'''

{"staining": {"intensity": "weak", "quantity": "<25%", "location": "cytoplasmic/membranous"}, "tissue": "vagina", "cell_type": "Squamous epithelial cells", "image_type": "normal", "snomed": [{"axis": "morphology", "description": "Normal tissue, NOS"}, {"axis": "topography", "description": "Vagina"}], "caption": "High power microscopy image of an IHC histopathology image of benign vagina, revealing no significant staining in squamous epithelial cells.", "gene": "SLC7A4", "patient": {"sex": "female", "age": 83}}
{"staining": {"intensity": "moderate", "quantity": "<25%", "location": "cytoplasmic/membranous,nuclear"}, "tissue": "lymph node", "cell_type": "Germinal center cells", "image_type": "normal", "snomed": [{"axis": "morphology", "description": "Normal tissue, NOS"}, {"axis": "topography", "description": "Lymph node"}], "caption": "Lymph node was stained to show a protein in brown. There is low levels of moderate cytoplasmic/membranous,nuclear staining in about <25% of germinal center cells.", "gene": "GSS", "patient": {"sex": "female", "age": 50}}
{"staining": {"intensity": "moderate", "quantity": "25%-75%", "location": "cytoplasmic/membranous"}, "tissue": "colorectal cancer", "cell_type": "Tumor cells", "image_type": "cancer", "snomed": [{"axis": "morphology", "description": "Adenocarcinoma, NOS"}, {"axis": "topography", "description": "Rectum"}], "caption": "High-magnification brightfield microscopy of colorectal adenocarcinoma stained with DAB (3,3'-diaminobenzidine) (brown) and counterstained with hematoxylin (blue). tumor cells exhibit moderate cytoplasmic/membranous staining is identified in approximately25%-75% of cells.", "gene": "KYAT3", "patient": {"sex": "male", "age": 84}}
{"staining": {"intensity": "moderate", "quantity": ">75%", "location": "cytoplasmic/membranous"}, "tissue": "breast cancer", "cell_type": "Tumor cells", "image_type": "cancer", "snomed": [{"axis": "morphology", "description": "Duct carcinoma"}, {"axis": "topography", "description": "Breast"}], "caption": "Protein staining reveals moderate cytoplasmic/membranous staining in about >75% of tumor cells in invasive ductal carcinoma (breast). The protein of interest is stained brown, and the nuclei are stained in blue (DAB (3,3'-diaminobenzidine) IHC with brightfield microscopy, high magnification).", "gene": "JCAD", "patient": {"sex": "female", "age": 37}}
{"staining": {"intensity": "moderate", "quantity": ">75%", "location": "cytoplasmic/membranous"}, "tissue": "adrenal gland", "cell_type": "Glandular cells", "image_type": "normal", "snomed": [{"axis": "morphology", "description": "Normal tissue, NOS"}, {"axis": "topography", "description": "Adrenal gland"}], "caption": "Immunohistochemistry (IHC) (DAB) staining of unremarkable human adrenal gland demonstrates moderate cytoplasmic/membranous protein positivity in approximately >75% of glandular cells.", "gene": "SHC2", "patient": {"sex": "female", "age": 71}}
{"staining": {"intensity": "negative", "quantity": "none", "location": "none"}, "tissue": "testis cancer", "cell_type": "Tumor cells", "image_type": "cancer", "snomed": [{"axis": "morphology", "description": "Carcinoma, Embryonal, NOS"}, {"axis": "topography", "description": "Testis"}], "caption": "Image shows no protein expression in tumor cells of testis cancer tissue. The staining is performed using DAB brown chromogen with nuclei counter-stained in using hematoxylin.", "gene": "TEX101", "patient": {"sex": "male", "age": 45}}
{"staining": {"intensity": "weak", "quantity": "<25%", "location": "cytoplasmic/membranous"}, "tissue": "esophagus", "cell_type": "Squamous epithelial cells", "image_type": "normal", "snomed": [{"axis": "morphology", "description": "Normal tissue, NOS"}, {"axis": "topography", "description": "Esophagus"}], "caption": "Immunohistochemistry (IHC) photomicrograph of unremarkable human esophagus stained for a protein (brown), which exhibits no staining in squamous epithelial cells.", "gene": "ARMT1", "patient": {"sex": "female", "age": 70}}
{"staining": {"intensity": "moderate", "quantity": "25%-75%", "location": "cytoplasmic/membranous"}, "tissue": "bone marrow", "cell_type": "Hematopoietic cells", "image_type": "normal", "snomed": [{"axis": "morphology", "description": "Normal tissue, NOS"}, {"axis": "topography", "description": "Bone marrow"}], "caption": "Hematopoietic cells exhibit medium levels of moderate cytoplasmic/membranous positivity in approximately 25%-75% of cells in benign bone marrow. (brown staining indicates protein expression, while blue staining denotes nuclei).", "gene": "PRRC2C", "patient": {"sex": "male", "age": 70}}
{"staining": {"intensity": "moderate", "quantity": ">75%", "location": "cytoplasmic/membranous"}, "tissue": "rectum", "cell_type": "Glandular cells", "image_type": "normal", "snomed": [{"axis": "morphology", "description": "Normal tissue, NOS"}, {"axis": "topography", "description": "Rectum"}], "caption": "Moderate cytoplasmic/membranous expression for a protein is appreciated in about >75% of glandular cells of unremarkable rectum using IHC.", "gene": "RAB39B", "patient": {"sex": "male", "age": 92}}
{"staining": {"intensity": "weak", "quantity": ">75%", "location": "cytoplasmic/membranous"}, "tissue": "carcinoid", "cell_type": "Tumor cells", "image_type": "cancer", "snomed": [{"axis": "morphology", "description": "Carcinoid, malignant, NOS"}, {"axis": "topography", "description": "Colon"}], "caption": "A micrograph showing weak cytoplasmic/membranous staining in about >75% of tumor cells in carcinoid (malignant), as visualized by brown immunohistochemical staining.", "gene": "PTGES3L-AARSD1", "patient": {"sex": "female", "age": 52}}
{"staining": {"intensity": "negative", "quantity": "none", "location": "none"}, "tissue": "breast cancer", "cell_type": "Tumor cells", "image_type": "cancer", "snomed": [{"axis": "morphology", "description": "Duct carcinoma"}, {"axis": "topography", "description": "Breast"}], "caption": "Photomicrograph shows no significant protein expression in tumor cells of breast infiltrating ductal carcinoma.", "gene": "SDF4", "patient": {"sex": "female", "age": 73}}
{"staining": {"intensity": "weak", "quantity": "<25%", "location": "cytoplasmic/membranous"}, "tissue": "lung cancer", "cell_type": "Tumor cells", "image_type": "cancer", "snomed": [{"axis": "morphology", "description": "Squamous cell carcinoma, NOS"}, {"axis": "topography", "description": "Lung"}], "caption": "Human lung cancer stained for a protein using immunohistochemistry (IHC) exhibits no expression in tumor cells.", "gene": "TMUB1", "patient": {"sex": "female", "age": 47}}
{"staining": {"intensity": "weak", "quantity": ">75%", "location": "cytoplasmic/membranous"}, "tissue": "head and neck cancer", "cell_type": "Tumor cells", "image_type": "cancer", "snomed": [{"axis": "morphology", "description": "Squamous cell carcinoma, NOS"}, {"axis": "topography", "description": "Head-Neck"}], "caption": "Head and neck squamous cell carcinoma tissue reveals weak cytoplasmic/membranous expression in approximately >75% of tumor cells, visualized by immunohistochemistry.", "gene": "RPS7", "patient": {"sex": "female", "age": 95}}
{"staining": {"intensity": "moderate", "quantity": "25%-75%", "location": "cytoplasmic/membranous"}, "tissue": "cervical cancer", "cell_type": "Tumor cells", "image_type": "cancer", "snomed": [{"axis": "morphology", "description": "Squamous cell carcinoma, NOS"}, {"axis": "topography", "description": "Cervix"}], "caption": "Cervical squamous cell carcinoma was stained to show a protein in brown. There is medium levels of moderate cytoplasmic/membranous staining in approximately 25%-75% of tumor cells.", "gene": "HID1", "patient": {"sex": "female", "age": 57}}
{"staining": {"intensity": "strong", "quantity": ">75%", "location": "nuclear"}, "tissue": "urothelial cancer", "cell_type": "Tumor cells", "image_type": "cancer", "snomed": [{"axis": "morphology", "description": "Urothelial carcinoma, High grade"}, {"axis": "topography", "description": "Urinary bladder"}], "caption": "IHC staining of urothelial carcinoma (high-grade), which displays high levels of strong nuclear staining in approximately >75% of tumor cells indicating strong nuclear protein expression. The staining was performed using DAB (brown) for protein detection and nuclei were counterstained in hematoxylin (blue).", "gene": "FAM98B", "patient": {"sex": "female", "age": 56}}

'''

Everything from the first line above through the line that contains "brightfield microscopy of" should be duplicated exactly, please, and nothing beyond it.

{"staining": {"intensity": "weak", "quantity": "<25%", "location": "cytoplasmic/membranous"}, "tissue": "vagina", "cell_type": "Squamous epithelial cells", "image_type": "normal", "snomed": [{"axis": "morphology", "description": "Normal tissue, NOS"}, {"axis": "topography", "description": "Vagina"}], "caption": "High power microscopy image of an IHC histopathology image of benign vagina, revealing no significant staining in squamous epithelial cells.", "gene": "SLC7A4", "patient": {"sex": "female", "age": 83}}
{"staining": {"intensity": "moderate", "quantity": "<25%", "location": "cytoplasmic/membranous,nuclear"}, "tissue": "lymph node", "cell_type": "Germinal center cells", "image_type": "normal", "snomed": [{"axis": "morphology", "description": "Normal tissue, NOS"}, {"axis": "topography", "description": "Lymph node"}], "caption": "Lymph node was stained to show a protein in brown. There is low levels of moderate cytoplasmic/membranous,nuclear staining in about <25% of germinal center cells.", "gene": "GSS", "patient": {"sex": "female", "age": 50}}
{"staining": {"intensity": "moderate", "quantity": "25%-75%", "location": "cytoplasmic/membranous"}, "tissue": "colorectal cancer", "cell_type": "Tumor cells", "image_type": "cancer", "snomed": [{"axis": "morphology", "description": "Adenocarcinoma, NOS"}, {"axis": "topography", "description": "Rectum"}], "caption": "High-magnification brightfield microscopy of colorectal adenocarcinoma stained with DAB (3,3'-diaminobenzidine) (brown) and counterstained with hematoxylin (blue). tumor cells exhibit moderate cytoplasmic/membranous staining is identified in approximately25%-75% of cells.", "gene": "KYAT3", "patient": {"sex": "male", "age": 84}}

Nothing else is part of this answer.